News Corp is reportedly in talks with Google, Microsoft and Yahoo about striking a search advertising deal for its struggling social network MySpace.
Currently MySpace has a search advertising deal with Google that was reached in 2006 and is worth $900 million over a four-year period. That deal expires next month and News Corp needs to reach some kind of agreement on a new ad deal for MySpace, although any such deal will be for "significantly less money," according to the Wall Street Journal.
MySpace has steadily lost traffic over the last few years as Facebook continues to see explosive growth. In May, MySpace attracted 109 million users globally, down nearly 13 percent from the same month last year, according to comScore.

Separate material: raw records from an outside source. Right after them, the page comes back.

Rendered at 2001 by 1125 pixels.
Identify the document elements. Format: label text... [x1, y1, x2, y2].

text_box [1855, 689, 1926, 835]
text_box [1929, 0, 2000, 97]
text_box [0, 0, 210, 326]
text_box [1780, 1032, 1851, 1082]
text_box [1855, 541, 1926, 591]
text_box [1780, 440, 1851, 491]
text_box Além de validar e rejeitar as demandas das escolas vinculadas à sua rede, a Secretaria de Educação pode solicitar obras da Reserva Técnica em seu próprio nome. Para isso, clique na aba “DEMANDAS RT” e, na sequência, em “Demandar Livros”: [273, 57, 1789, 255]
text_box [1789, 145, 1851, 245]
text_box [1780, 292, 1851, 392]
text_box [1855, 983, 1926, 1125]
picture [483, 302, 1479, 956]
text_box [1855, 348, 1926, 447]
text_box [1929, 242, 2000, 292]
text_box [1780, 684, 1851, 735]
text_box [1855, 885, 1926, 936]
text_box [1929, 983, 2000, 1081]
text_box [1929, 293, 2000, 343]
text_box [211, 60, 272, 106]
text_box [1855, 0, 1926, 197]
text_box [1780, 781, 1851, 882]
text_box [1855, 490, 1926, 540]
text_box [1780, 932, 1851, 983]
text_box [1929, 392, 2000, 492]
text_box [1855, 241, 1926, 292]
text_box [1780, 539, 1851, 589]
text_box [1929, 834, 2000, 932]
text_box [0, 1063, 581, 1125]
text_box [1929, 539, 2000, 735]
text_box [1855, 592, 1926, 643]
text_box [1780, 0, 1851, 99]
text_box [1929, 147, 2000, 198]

News Corp executives think that privacy and other issues about Facebook give it an opportunity for MySpace to attract new users and advertisers. They concede MySpace will never be as big as Facebook.

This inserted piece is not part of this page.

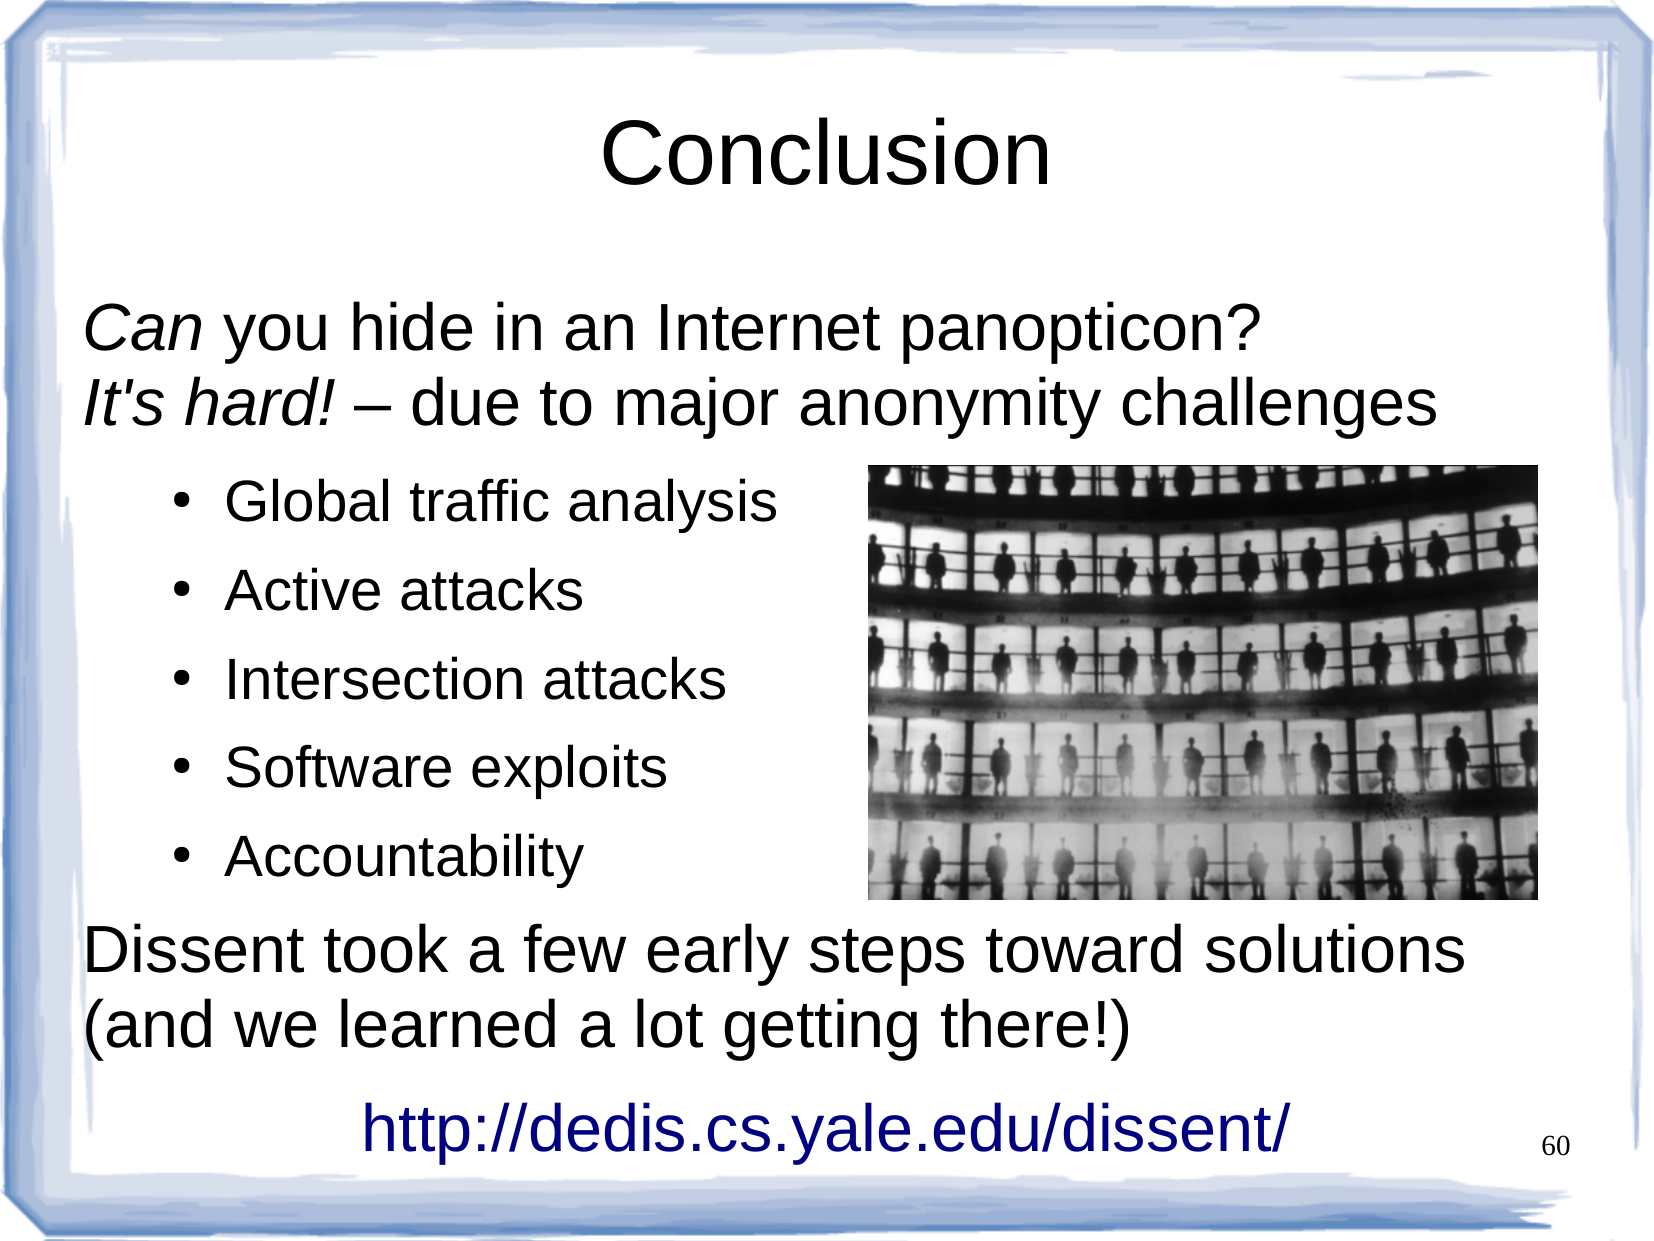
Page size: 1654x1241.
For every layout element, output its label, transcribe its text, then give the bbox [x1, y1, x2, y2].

title Conclusion [82, 49, 1571, 257]
picture [0, 0, 1654, 1241]
list Can you hide in an Internet panopticon? It's hard! – due to major anonymity challenges Global traffic analysis Active attacks Intersection attacks Software exploits Accountability Dissent took a few early steps toward solutions (and we learned a lot getting there!) http://dedis.cs.yale.edu/dissent/ [82, 290, 1571, 1166]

Part of MySpace's strategy is to focus on entertainment related content such as music and videos. "MySpace says it is focused on Web surfers younger than 35, and is offering them a place to find new music, videos, games and other diversions, and to locate new people with similar interests," the Journal reported.
"MySpace's new strategy in addition includes ways for musicians, comedians, authors and fashion designers to gather an audience and tools to measure who and where their fans are."

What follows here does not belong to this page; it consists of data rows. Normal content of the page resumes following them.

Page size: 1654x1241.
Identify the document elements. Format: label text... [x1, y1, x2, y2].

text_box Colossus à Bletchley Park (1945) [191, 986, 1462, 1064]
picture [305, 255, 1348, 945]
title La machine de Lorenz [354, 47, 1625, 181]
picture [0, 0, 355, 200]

"A band, for instance, could use MySpace to share music with fans and get feedback, as well as adjust their touring schedule to add concerts in Texas, for example, if the musicians see their MySpace fan base is heavily from that state."
MySpace also wants to attract users by offering better privacy features than Facebook. "MySpace has also touted its initiatives to allow users to easily keep secret their personal information such as photos, birth date and hobbies, a counter to recent privacy worries about Facebook," the Journal said.
While Facebook has 548 million users worldwide according to comScore, MySpace executives are focused on increasing the percentage of U.S. users who are 13- to 34-years old who visit the site each month to 75 percent from 50 percent.